A coalition committed to freedom of speech online, including the ACLU of San Diego & Imperial Counties, filed a friend-of-the-court brief with the U.S. Court of Appeals for the Ninth Circuit on Friday condemning the punishment of a blogger for criticizing a public official.
The ACLU of San Diego & Imperial Counties, Cato Institute, Marion B. Brechner First Amendment Project, Electronic Frontier Foundation, First Amendment Coalition, and the law firm Wilmer Cutler Pickering Hale and Dorr LLP argue that a federal district court violated the First Amendment in punishing Darren Chaker for violating conditions of release that prohibited “defamation” or “disparagement” of anyone online, including public officials.
The case goes to the core of the First Amendment. Darren Chaker, a self-described “avid blogger on criminal justice, record sealing, and First Amendment issues,” posted on his personal blog a statement concerning the professional experience and performance of a public official, an investigator with the Nevada Office of the Attorney General. In his blog he said she had been “forced out” of the Las Vegas Police Department. People can argue about whether this statement was true or false, but it was classic political speech, subject to the highest level of First Amendment protection, because nothing is more important to the First Amendment than the right to comment on public officials.
However, a San Diego district court judge found that Mr. Chaker violated a condition of supervised release from a previous conviction that provided he “may not stalk and/or harass other individuals, to include, but not limited to, posting personal information of others or defaming a person’s character on the internet.”
The court relied on “a novel hodgepodge of miscellaneous defamation and harassment elements” to find Mr. Chaker in violation without requiring the government to prove the constitutionally required elements of defaming a public official. The court then reimposed the original condition against defamation, and added new conditions that Chaker could not “disparage or defame others on the internet” or send anonymous emails or post false information.

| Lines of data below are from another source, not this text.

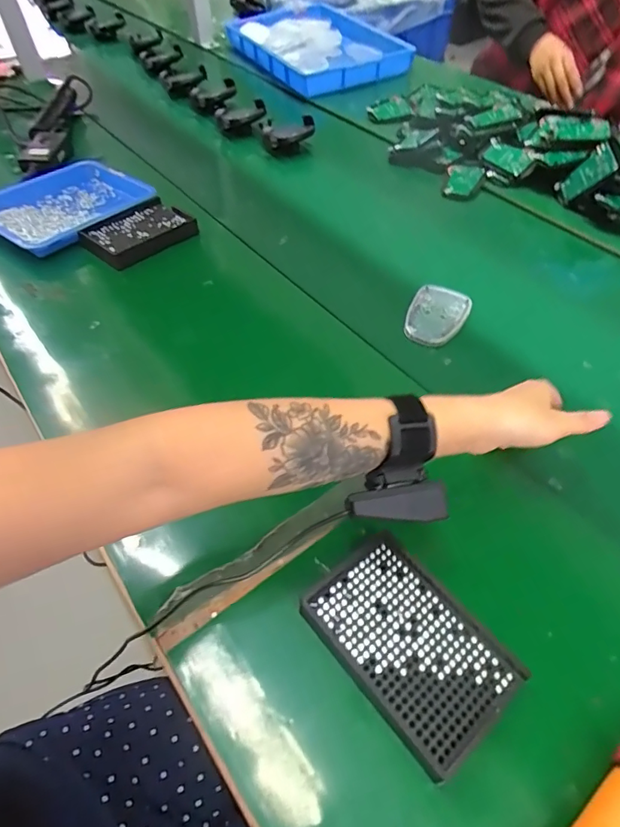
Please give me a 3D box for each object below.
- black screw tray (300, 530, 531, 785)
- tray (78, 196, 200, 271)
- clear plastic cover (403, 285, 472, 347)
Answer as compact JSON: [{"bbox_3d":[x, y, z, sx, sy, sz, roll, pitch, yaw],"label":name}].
[{"bbox_3d":[0.070,0.163,0.340,0.093,0.020,0.136,-33,59,-24],"label":"black screw tray"},{"bbox_3d":[-0.239,-0.254,0.657,0.097,0.019,0.142,35,59,24],"label":"tray"},{"bbox_3d":[0.155,-0.121,0.582,0.065,0.011,0.102,23,55,17],"label":"clear plastic cover"}]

According to the brief, the district court’s decision violated the First Amendment in multiple ways. First, the condition against “disparagement” is excessively vague and deters important speech of public concern for no legitimate reason.
Second, the conditions against “defamation” and “disparagement” discriminate based on the viewpoint of speech by punishing criticism but not praise of public officials.
Third, even if the defamation condition is valid, the court did not require the government to prove that Mr. Chaker made a false statement of fact, subjectively believed his statement to be false, or acted with reckless disregard of its truth.
Fourth, the complexity of defamation law undermines judicial economy in revocation hearings by requiring in-depth factual and legal analysis of the speech and its context.
Fifth, the court imposed overbroad conditions against posting “false” or “private” information without regard to fault or public concern.
“In a criminal case, the government has legitimate interests in deterrence and rehabilitation, but they cannot trump the core First Amendment right to pure political speech online,” said David Loy, legal director of the San Diego ACLU. “Nor can a court exempt this case from the First Amendment simply by labeling speech as ‘harassment.’ Regardless of labels, the First Amendment prohibits punishment for criticizing a public official without stringent proof utterly missing from this case.”
Because political speech is at the heart of our democratic system, speech that is critical of government actions and actors is afforded the highest degree of protection. The First Amendment particularly protects criticism of law enforcement officers. In Chaker’s case, the person he is accused of defaming is a state investigator and former local police officer. Thus, Chaker’s critique of her abilities and performance fits squarely within First Amendment protections.
Further, because the court’s orders were so vague, an individual on supervised release would likely be encouraged to stay far away from speech that might land him or her in hot water. The brief cites a Supreme Court case, U.S. v. Stevens, saying, “the First Amendment protects against the Government; it does not leave us at the mercy of noblesse oblige…” and a court should “not uphold an unconstitutional condition merely because the Government promised to use it responsibly.” This is especially true in Chaker’s case, because a condition for his release is based on a vague and undefined term—what exactly a “disparaging remark” might be.
The friend-of-the-court brief was filed on September 4, 2015, and called on the appellate court to reverse the district court’s earlier decision.